Document extract

"Protecting Wildlife Through Field Research, Education and Habitat Conservation For 25 Years"
We are excited about our 25th Anniversary logo by Megan Massa, 2019 Bird of the Year artist for the American Birding Association, ABA. The stunning artwork celebrates CVWO's 25 years of wildlife research. The Peregrine Falcon, Monarch butterfly, and Prothonotary Warbler represent a few of our research projects. Read about the new logo and meet Megan in our newsroom.
October 2019
A Word from the Prez!

The Kiptopeke Challenge September 28 was a great success! Thanks to KC Coordinator Dave Youker for organizing and recruiting 10 teams including three youth teams and a team of birders at Dyke Marsh in Northern Virginia. Good work, all!

The 2019 Kiptopeke Challenge will be remembered for a long time for the Northern Wheatear seen by all teams on Seaside Road near Machipongo. Not often is such a rarity on team lists and added to the KC cumulative list.

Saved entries
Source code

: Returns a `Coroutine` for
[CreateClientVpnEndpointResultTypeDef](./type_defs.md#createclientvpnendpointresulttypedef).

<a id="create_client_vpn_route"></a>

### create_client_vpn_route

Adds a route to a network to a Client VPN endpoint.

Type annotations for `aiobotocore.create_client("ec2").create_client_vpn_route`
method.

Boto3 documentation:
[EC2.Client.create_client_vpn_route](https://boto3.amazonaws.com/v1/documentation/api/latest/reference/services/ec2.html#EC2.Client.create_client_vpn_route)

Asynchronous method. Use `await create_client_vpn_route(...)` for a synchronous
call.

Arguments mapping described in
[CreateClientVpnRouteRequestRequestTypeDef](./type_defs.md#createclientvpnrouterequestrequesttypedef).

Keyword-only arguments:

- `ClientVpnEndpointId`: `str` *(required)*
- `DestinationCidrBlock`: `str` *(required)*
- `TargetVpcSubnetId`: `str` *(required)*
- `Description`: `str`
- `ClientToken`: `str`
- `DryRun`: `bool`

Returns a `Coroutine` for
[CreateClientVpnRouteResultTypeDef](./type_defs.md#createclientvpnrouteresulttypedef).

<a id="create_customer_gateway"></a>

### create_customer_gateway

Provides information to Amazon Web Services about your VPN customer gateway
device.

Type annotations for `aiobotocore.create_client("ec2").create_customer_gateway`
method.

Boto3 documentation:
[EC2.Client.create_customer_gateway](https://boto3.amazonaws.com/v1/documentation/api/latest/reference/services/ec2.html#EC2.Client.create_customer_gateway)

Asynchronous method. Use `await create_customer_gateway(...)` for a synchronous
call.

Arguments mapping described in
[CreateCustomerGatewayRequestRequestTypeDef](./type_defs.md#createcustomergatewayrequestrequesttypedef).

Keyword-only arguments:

Exercise directions
Name every bird species mentioned in the text about CVWO's 25th anniversary.

Solution for this exercise
Peregrine Falcon, Prothonotary Warbler, Northern Wheatear